2. Bila piutang itu dialihkan kepada pihak lain yang
menghendaki memiliki fitur tersebut, dan selanjutnya ia menyerahkan harga
kepada user 1, maka secara otomatis pihak user 1 memiliki tanggung jawab
penyerahan (baca: utang gold) kepada pemesannya (user 2).
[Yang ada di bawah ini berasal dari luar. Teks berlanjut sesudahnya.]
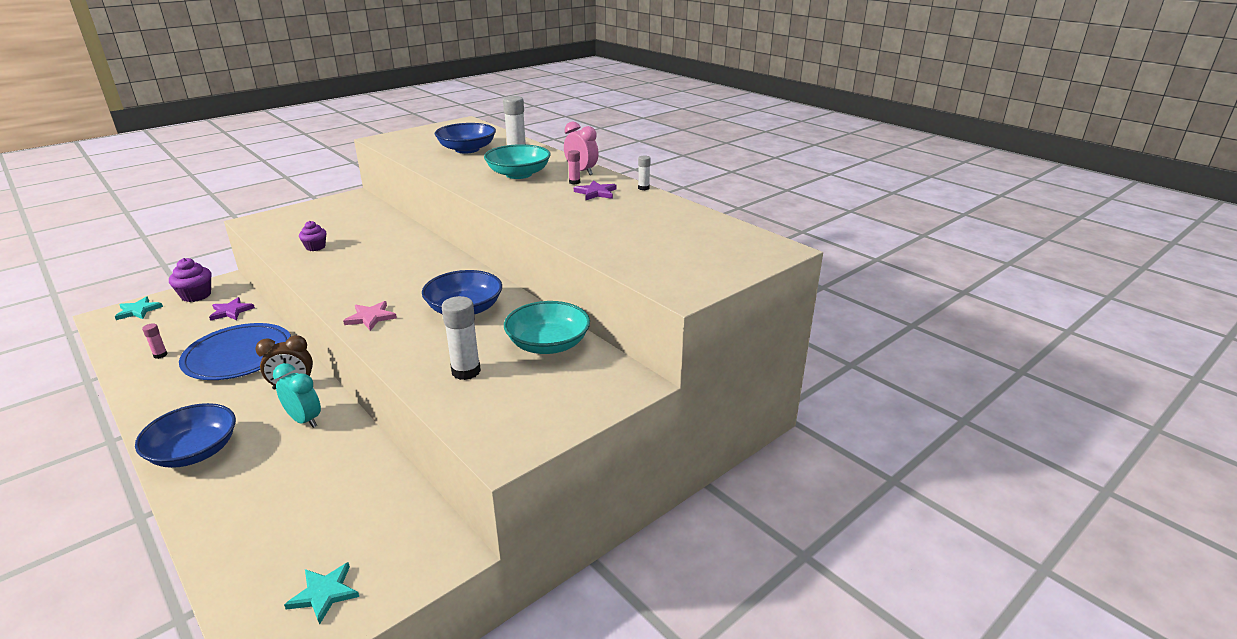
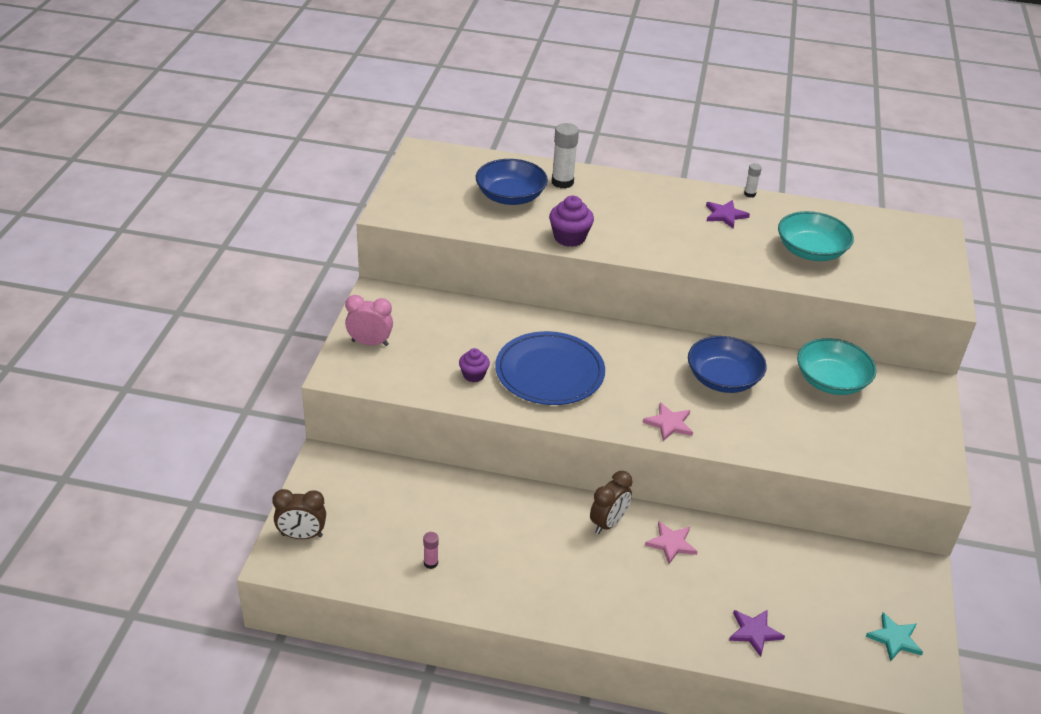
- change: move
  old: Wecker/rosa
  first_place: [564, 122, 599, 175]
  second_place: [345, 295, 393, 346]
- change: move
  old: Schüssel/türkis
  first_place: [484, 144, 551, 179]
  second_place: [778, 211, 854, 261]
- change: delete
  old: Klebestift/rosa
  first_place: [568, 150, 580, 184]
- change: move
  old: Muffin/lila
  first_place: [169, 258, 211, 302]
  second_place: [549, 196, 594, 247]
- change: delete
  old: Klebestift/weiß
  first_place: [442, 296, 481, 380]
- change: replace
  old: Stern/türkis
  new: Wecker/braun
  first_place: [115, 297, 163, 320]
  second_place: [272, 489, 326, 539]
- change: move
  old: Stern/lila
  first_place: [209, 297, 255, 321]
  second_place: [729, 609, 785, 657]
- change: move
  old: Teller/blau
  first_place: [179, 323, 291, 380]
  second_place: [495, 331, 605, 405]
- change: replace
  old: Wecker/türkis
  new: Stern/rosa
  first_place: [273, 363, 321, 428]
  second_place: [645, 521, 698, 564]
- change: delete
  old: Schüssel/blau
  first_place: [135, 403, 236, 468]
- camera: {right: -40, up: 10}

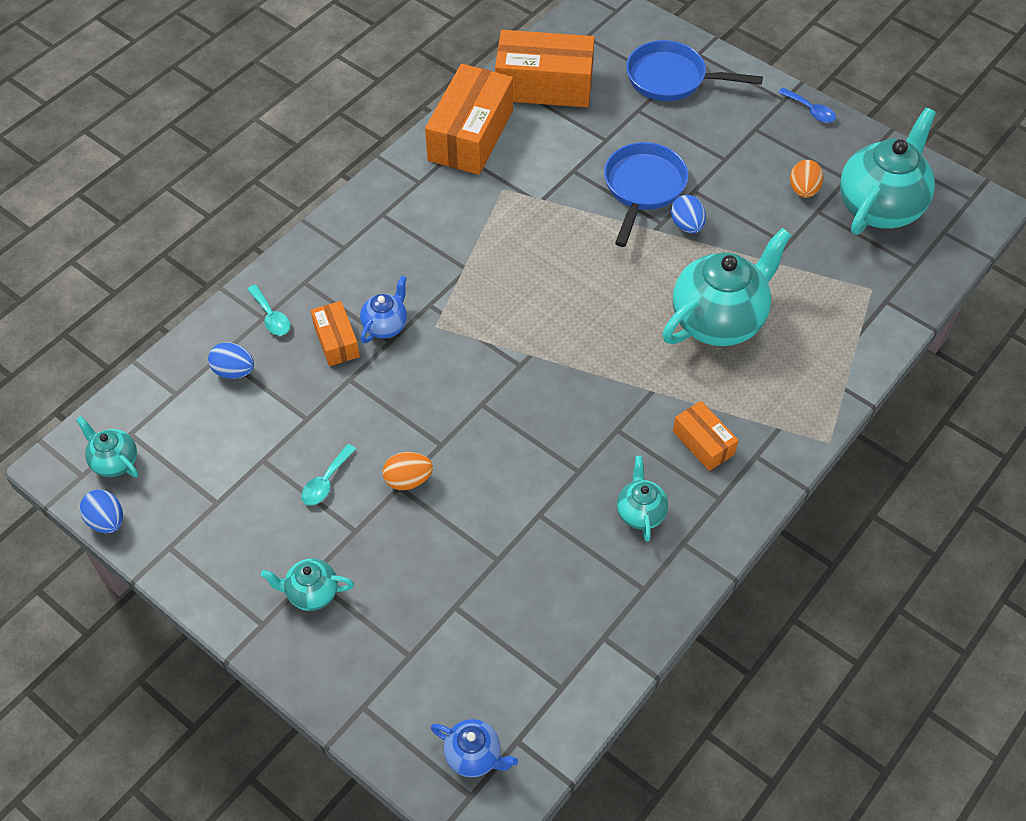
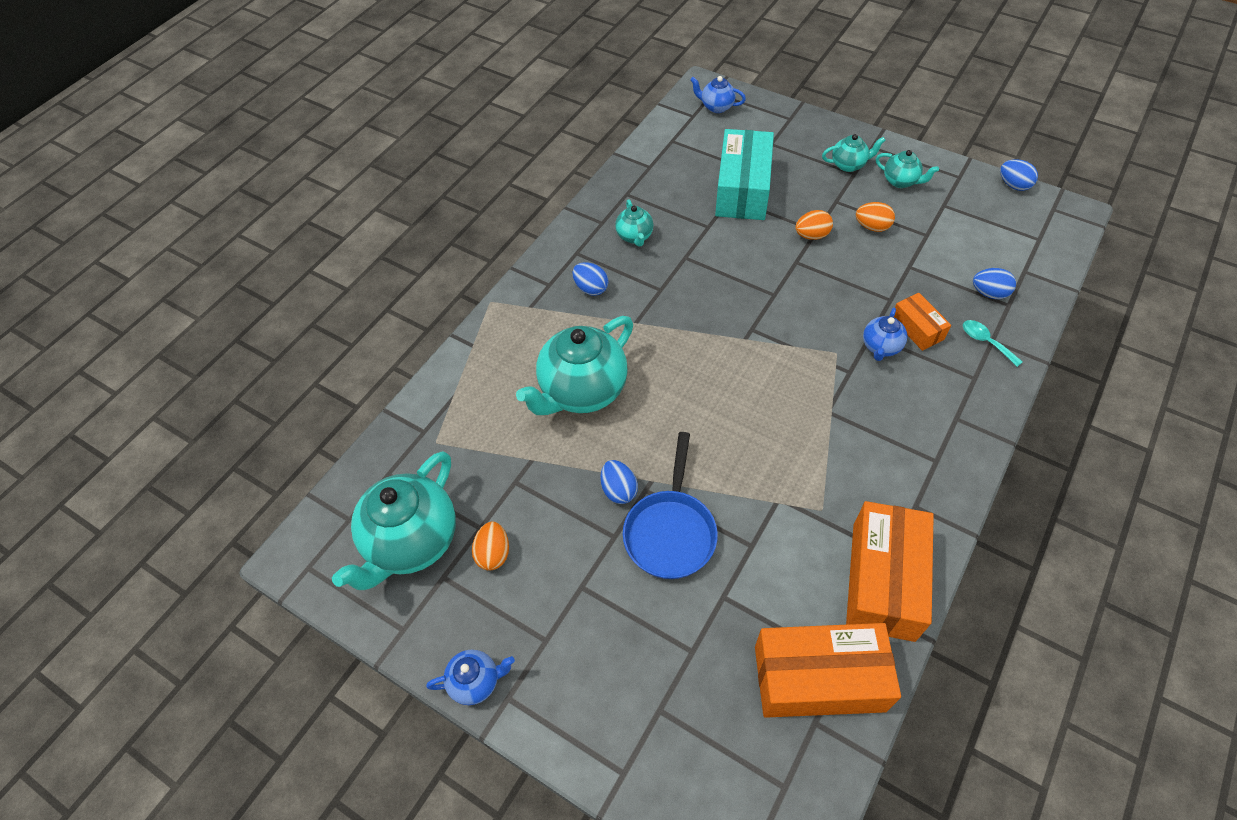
- change: delete
  old: Pfanne/blau
  first_place: [626, 40, 763, 101]
- change: replace
  old: Löffel/blau
  new: Teekanne/blau
  first_place: [778, 87, 836, 123]
  second_place: [426, 649, 515, 705]
- change: replace
  old: Schachtel/orange
  new: Ei/blau
  first_place: [673, 401, 739, 471]
  second_place: [572, 263, 608, 296]
- change: move
  old: Teekanne/türkis
  first_place: [76, 416, 138, 477]
  second_place: [876, 150, 939, 188]
- change: replace
  old: Löffel/türkis
  new: Ei/orange
  first_place: [301, 444, 356, 506]
  second_place: [856, 202, 895, 232]
- change: insert
  new: Schachtel/türkis
  second_place: [715, 129, 774, 220]
- camera: {right: 175, up: 0}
3. Selanjutnya hak piutang kepada developer beralih dari user
1 ke user 2.
Akad semacam ini disebut hiwalah dan sah secara syara’, sehingga boleh diterapkan. Namun, semua akad yang bersifat boleh adalah tidak berlaku secara mutlak, melainkan ada sejumlah batasan yang harus diperhatikan. Batas kebolehan bermain game adalah selagi tidak menjadikan game tersebut sebagai instrumen yang membuat lalai dari tugas dan kewajiban selaku individu mukallaf. Bila penjualan item game dan gold dilakukan atas orang yang diketahui atau diduga besar akan menjadikannya sebagai alat malâhi (penyebab lalai dari kewajiban), maka hukumnya adalah haram sebab potensi malâhi-nya.
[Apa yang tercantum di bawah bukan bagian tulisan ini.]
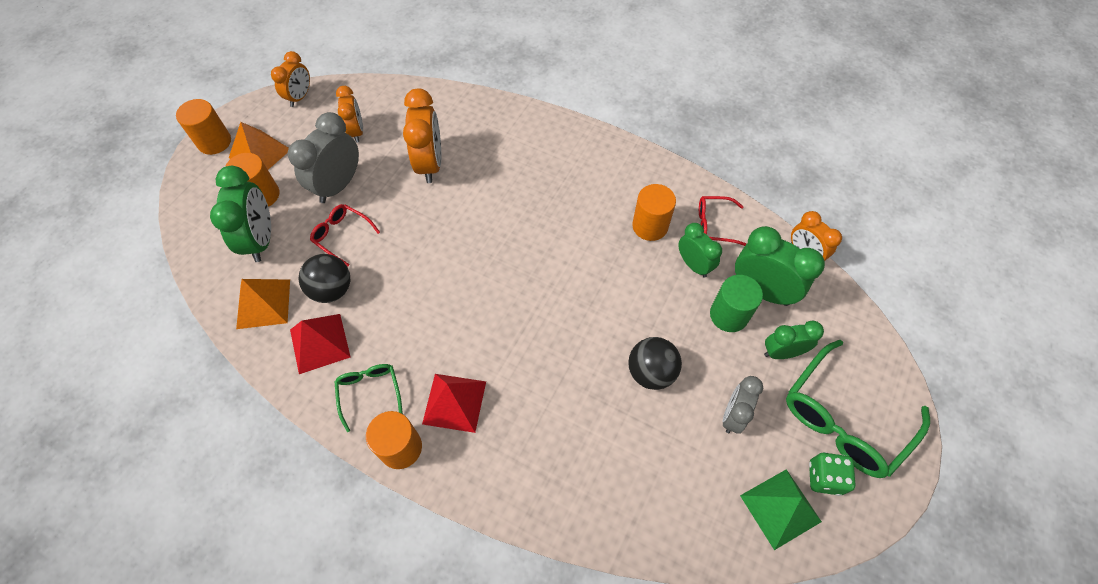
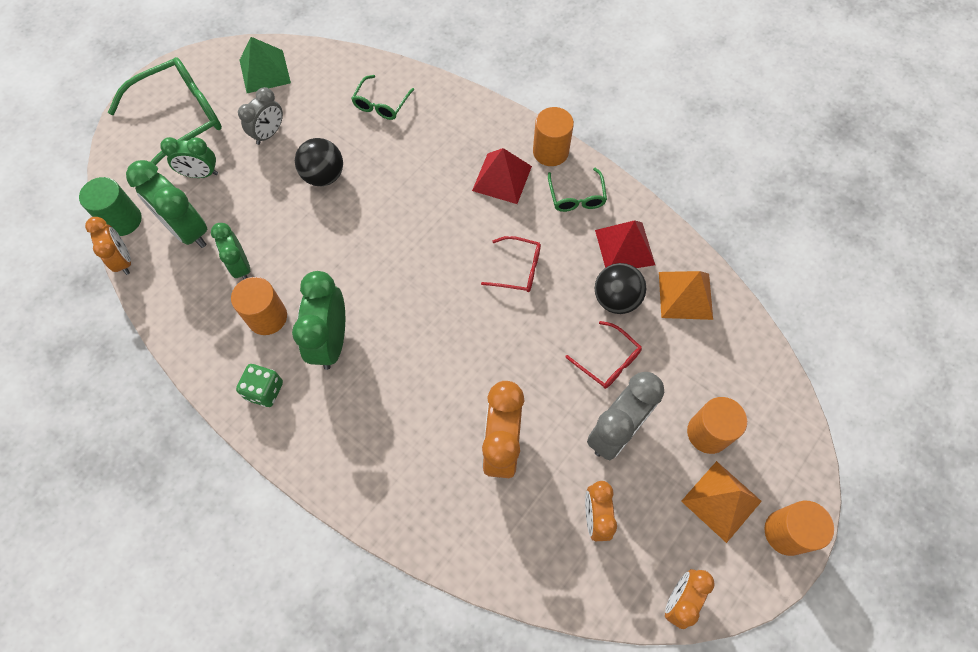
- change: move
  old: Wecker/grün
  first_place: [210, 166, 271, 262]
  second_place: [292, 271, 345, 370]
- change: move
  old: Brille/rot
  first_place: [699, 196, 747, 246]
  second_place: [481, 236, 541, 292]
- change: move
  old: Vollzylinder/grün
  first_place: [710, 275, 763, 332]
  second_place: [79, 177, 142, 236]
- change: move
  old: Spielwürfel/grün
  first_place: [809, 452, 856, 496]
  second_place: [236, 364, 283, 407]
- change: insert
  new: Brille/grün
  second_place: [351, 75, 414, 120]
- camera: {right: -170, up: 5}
Alhasil, keharamannya bukan sebab dzâtiyyah item game dan gold, melainkan sebab
malahi-nya. Sebagaimana disinggung kaidah: ‘lil wasâ-il hukmul maqâshid', hukum
penggunaan instrumen (game) adalah mengikut tujuan pelakunya dalam menggunakan.
Wallâhu a’lam bish shawâb. []
Ustadz Muhammad Syamsudin, Peneliti Bidang Ekonomi Syariah - Aswaja NU Center PWNU Jawa Timur.